The test to see what category or racial group you belonged to was simply to run a comb through your hair. If it got tangled you were the lowest of the low: a Bantu, if the comb ran fairly smoothly: a coloured, if the comb passed through easily: no problem white. People committed suicide if they discovered they were to be classed as a Bantu. There were whites only ambulances and if they came across native involved in a road traffic accident they would drive away.
In 1962 he came to Britain to further his theological studies. He and his wife kept accosting British bobbies to ask for directions simply for the pleasure of being addressed by a person in uniform as ‘sir’ and ‘madam’. They would go round a corner and ask again just to experience the being regarded as a person. They had had ‘their dignity and humanity carelessly trodden underfoot’ so often at home in South Africa. He made lots of jokes one about road signs saying: Drive carefully natives cross here. One wag inserted: Drive carefully natives VERY cross here.
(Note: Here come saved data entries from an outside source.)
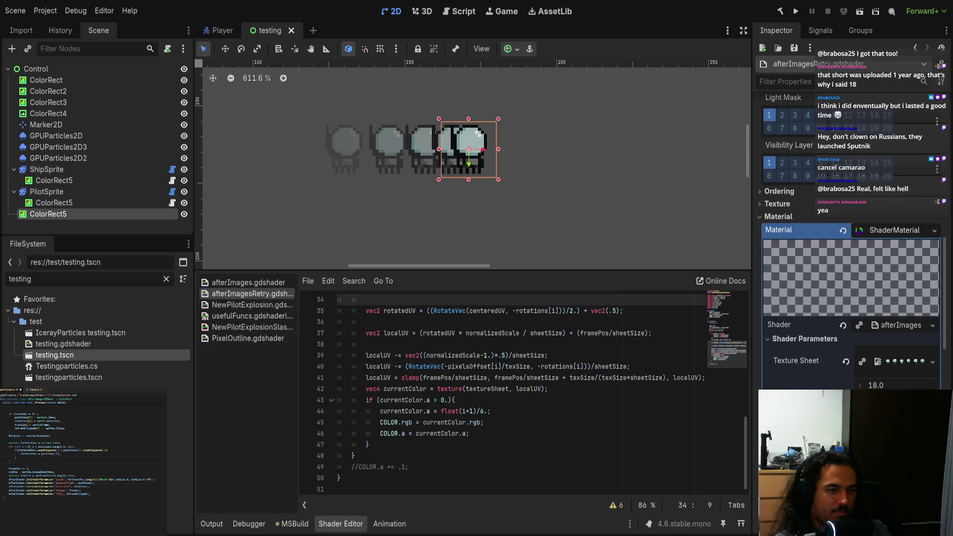
left_click(542, 389)
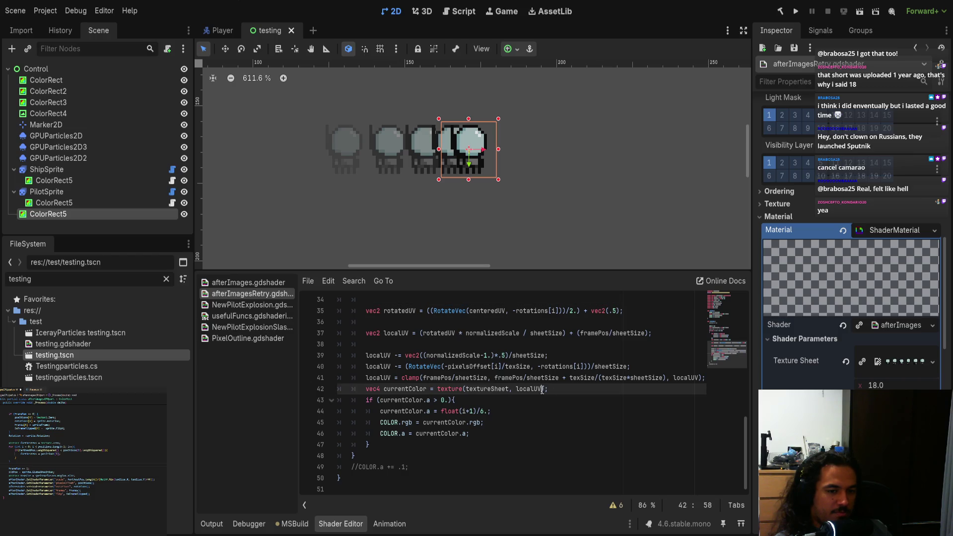
left_click(592, 429)
scroll(592, 429, "up", 2)
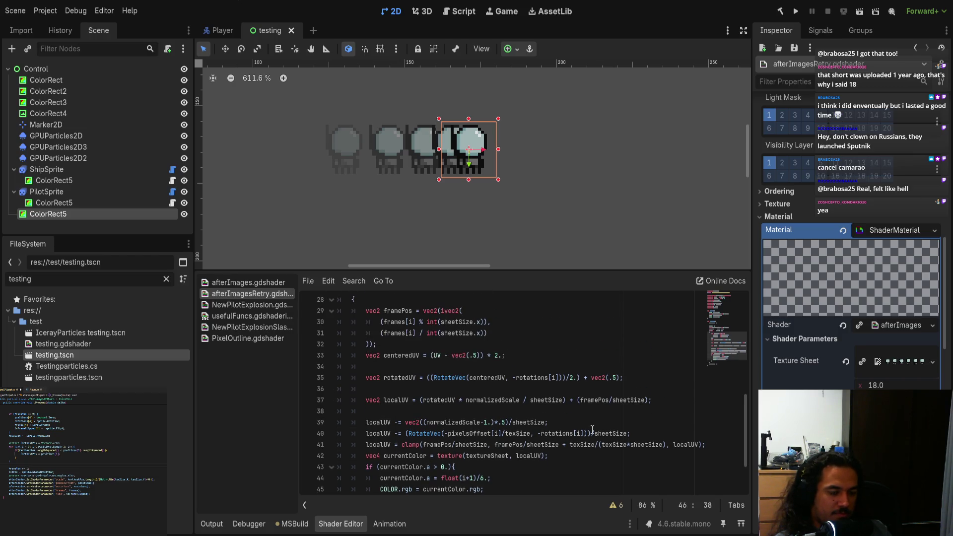
scroll(592, 430, "down", 1)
His great inspiration was Trevor Huddleston who was an anti apartheid activist and became his role model. Bishop Tutu constantly preached reconciliation between the races because ‘we are all children of God.’ On 27th April, 1994 ‘the world watched with awe’ as years of injustice and oppression were replaced by freedom and democracy and South Africa elected its first black president, Nelson Mandela. He promptly appointed his friend as Chair of the Truth and Reconciliation Commission. What happened then was truly miraculous. People who had been deadly enemies had to apologise in front of the whole word and they did. People were quiet as they realised that they were in the presence of something holy. He stressed that we live in a moral universe where right and wrong matter; that human beings can be extraordinarily magnanimous.
He brought his address right up to date by discussing the situation in the Middle East and especially what is happening between the Israelis and the Palestinians in Gaza. What is happening there is illegal. He explained that the best kind of security comes when the inalienable rights of all are respected. Why are we so blind and so stupid not to see this?
We must take courage though, as Arch Bishop Tutu explained, after what they have achieved in South Africa, nothing can ever be seen as intractable.